Redistribution and use in source and binary forms, with or without modification, are permitted provided that the following conditions are met:

  • Redistributions of source code must retain the above copyright notice, this list of conditions and the following disclaimer.
  • Redistributions in binary form must reproduce the above copyright notice, this list of conditions and the following disclaimer in the documentation and/or other materials provided with the distribution.
  • Neither the name of Ben Hoyt nor the names of its contributors may be used to endorse or promote products derived from this software without specific prior written permission.

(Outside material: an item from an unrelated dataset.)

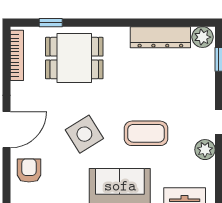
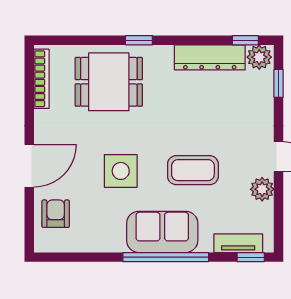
window: (51, 23) -> (139, 40), moved
window: (191, 23) -> (245, 40), added
side table: (84, 134) -> (121, 171), turned 32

THIS SOFTWARE IS PROVIDED BY BEN HOYT ''AS IS'' AND ANY EXPRESS OR IMPLIED WARRANTIES, INCLUDING, BUT NOT LIMITED TO, THE IMPLIED WARRANTIES OF MERCHANTABILITY AND FITNESS FOR A PARTICULAR PURPOSE ARE DISCLAIMED. IN NO EVENT SHALL BEN HOYT BE LIABLE FOR ANY DIRECT, INDIRECT, INCIDENTAL, SPECIAL, EXEMPLARY, OR CONSEQUENTIAL DAMAGES (INCLUDING, BUT NOT LIMITED TO, PROCUREMENT OF SUBSTITUTE GOODS OR SERVICES; LOSS OF USE, DATA, OR PROFITS; OR BUSINESS INTERRUPTION) HOWEVER CAUSED AND ON ANY THEORY OF LIABILITY, WHETHER IN CONTRACT, STRICT LIABILITY, OR TORT (INCLUDING NEGLIGENCE OR OTHERWISE) ARISING IN ANY WAY OUT OF THE USE OF THIS SOFTWARE, EVEN IF ADVISED OF THE POSSIBILITY OF SUCH DAMAGE.